SECURITIES AND EXCHANGE COMMISSION

WASHINGTON, D.C. 20549

 

 

FORM 8-K

 

 

CURRENT REPORT

Pursuant to Section 13 or 15(d) of the

Securities Exchange Act of 1934

Date of Report (Date of Earliest Event Reported): October 24, 2011

 

 

Diamond Resorts Corporation

(Exact name of registrant as specified in its charter)

 

 

 

Maryland   333-172772   95-4582157

(State or other jurisdiction

of incorporation)

 

(Commission

File Number)

 

(I.R.S. Employer

Identification No.)

10600 West Charleston Boulevard,

Las Vegas, Nevada

  89135
(Address of principal executive offices)   (Zip Code)

Registrant’s telephone number, including area code: 702-684-8000

Not Applicable

Former name or former address, if changed since last report

 

 

Check the appropriate box below if the Form 8-K filing is intended to simultaneously satisfy the filing obligation of the registrant under any of the following provisions:

 

¨ Written communications pursuant to Rule 425 under the Securities Act (17 CFR 230.425)

 

¨ Soliciting material pursuant to Rule 14a-12 under the Exchange Act (17 CFR 240.14a-12)

 

¨ Pre-commencement communications pursuant to Rule 14d-2(b) under the Exchange Act (17 CFR 240.14d-2(b))

 

¨ Pre-commencement communications pursuant to Rule 13e-4(c) under the Exchange Act (17 CFR 240.13e-4(c))

 

 

 


Item 1.01. Entry into a Material Definitive Agreement.

On October 24, 2011, DPM Acquisition, LLC (the “Buyer”), an unrestricted subsidiary of Diamond Resorts Corporation (the “Company”), entered into a “stalking horse” Asset Purchase Agreement (the “Agreement”) with Pacific Monarch Resorts, Inc., Vacation Interval Realty, Inc., Vacation Marketing Group, Inc., MGV Cabo, LLC, Desarrollo Cabo Azul, S. de R.L. de C.V., and Operadora MGVM S. de R.L. de C.V. (collectively, the “Sellers”), pursuant to which the Buyer has agreed to purchase certain real estate and timeshare related assets, including declarant rights in certain owners associations (collectively, the “Assets”), subject to the terms and conditions contained therein. The Sellers are debtors in a Chapter 11 case before the United States Bankruptcy Court for the Central District of California, Santa Ana Division (the “Bankruptcy Court”).

[Items in a dataset]
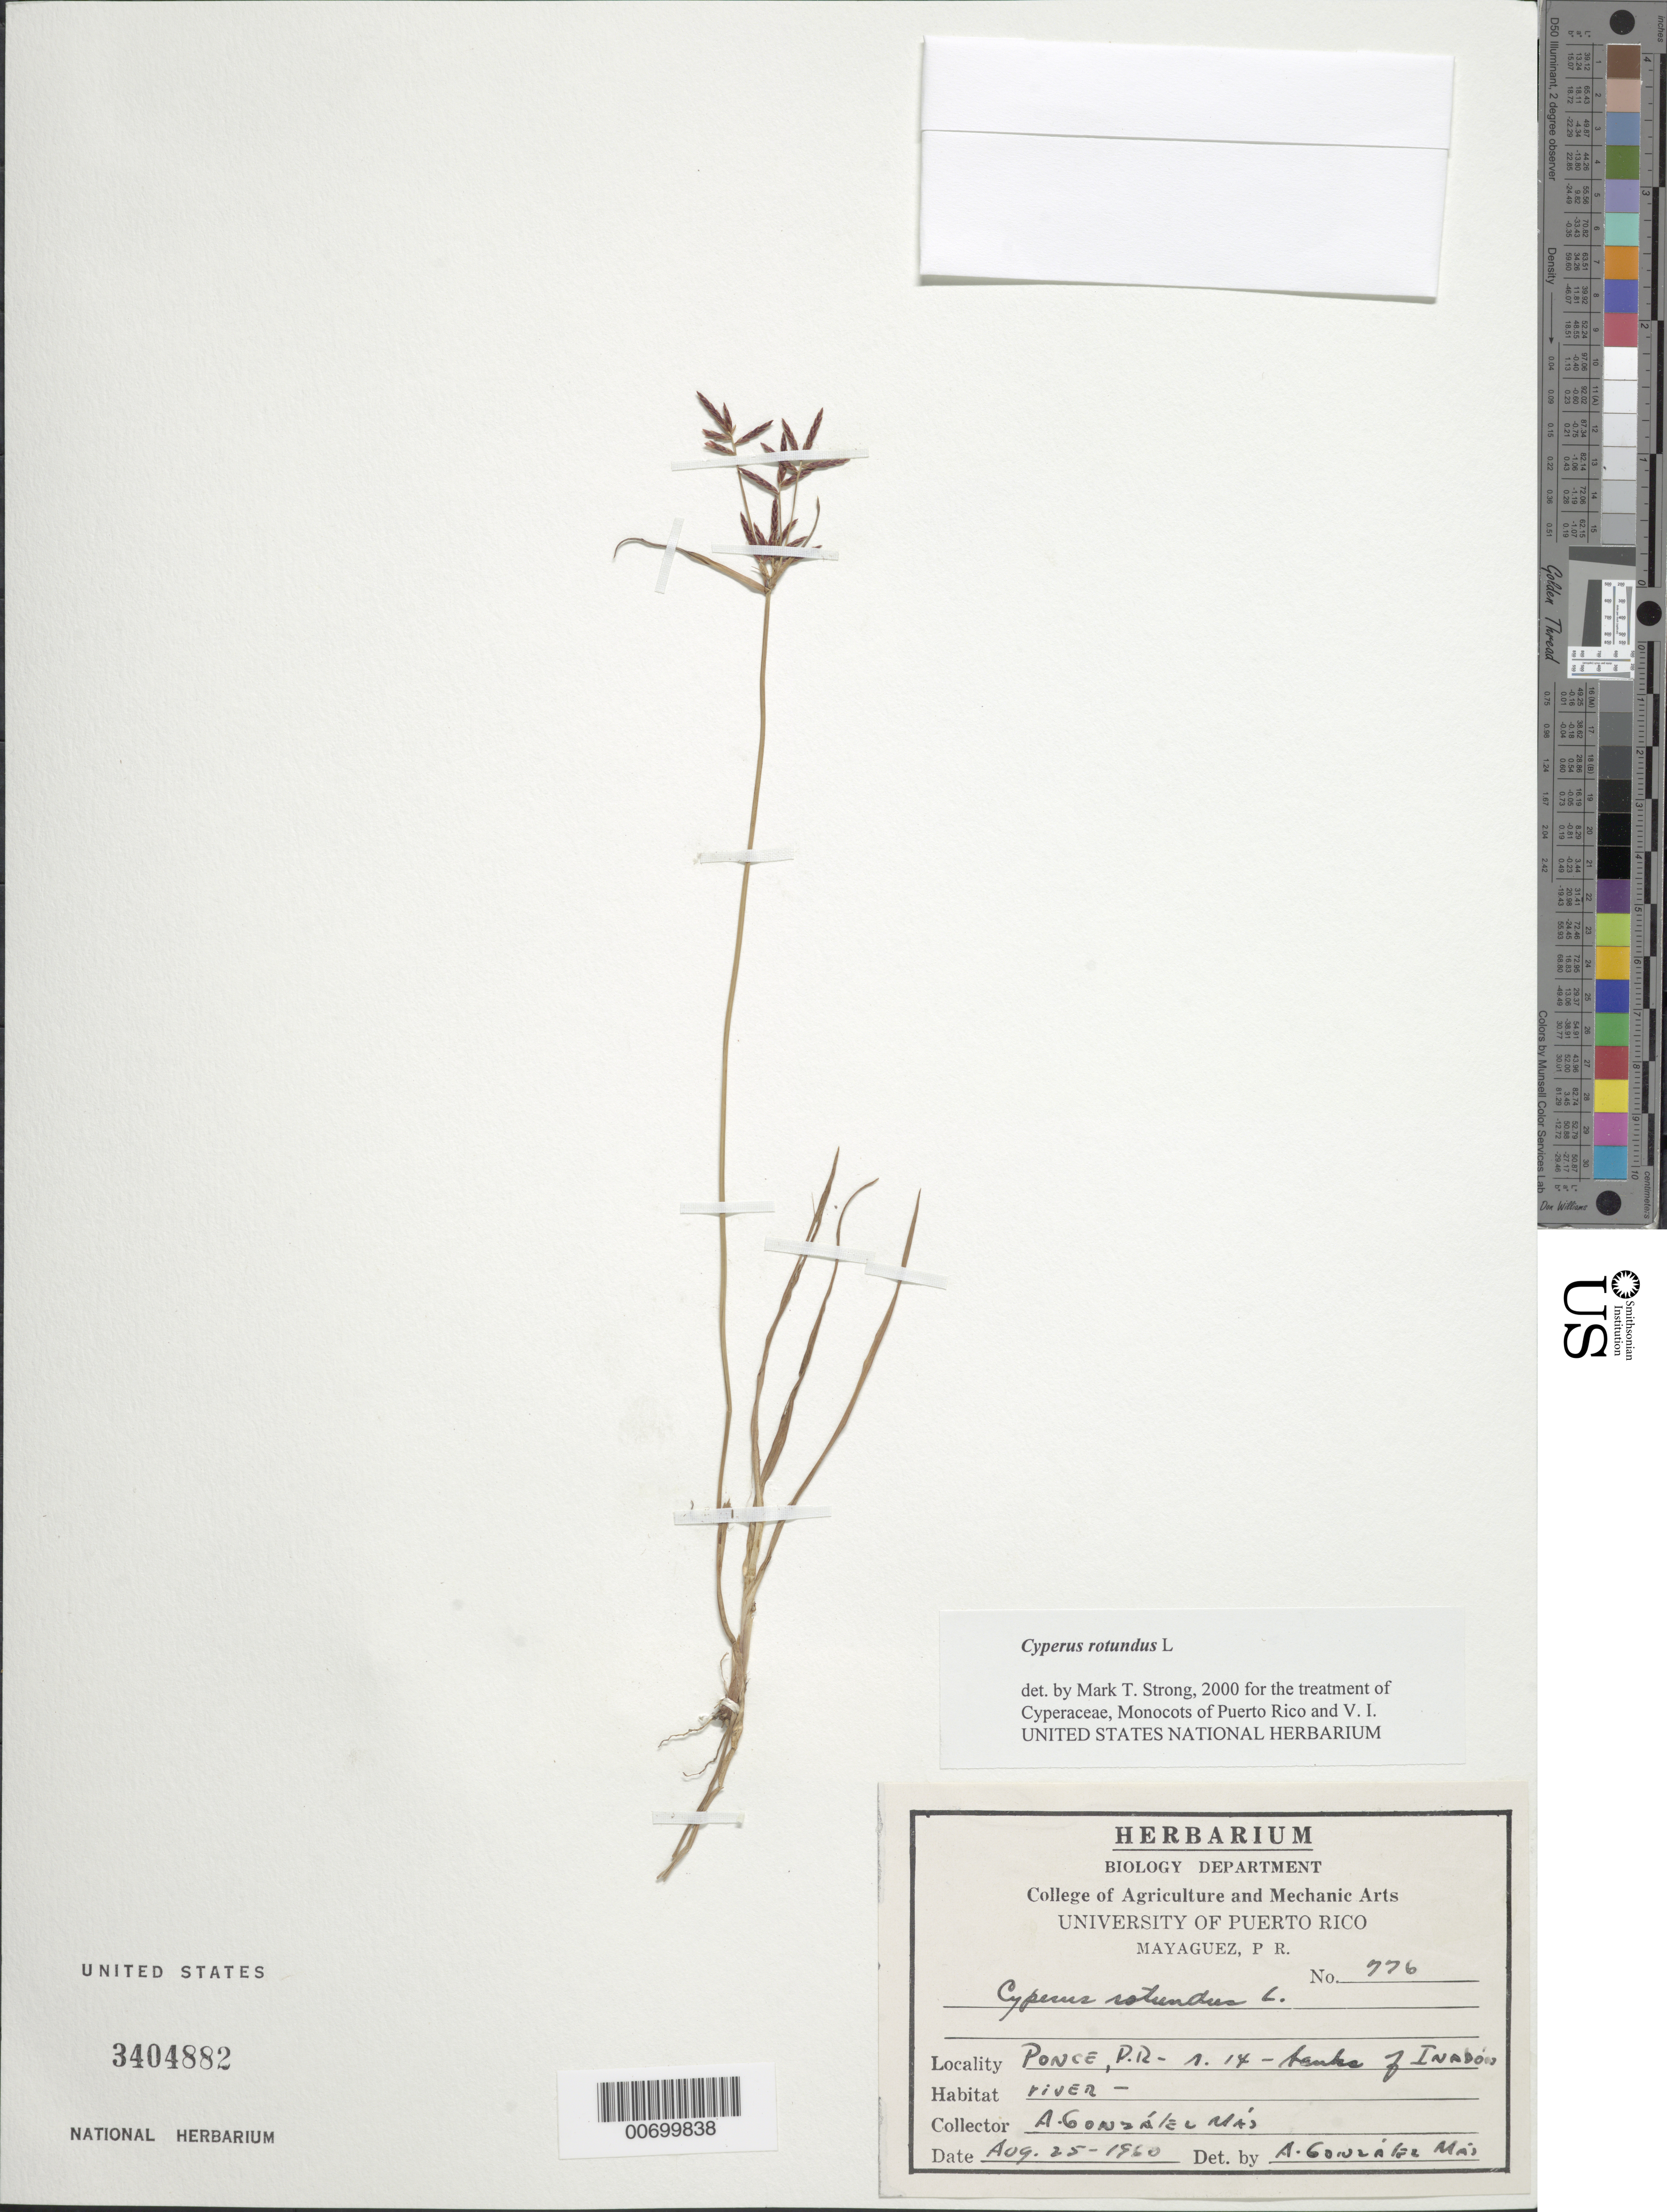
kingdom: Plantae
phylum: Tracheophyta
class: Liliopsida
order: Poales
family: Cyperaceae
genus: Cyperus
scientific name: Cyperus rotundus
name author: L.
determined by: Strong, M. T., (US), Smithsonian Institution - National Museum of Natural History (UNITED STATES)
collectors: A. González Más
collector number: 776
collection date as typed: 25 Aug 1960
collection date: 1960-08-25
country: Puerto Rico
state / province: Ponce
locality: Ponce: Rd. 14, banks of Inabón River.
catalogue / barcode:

> **Work to do**:
a – According to the Diamond Resorts 8-K filing, what would a registrant signal by checking one of the boxes listed after "Check the appropriate box below"?
b – Write the next part of the Diamond Resorts 8-K filing, starting after its last sentence.

> **Outputs for the tasks**:
a – Checking a box signals that the Form 8-K filing is also meant to satisfy the registrant's filing obligation under that provision: Rule 425 under the Securities Act, or Rule 14a-12, Rule 14d-2(b), or Rule 13e-4(c) under the Exchange Act.

b –
The effectiveness of the Agreement is subject to the approval of the Bankruptcy Court. The Sellers have sought to declare the Buyer as the “stalking horse” bidder in an auction of the Assets under Section 363 of the U.S. Bankruptcy Code. As the stalking horse bidder, the Buyer’s offer to purchase the Assets, as set forth in the Agreement, would be the standard by which any other bids to purchase the Assets would be evaluated. Other interested bidders who submit qualifying offers would be permitted to participate in the auction of the Assets.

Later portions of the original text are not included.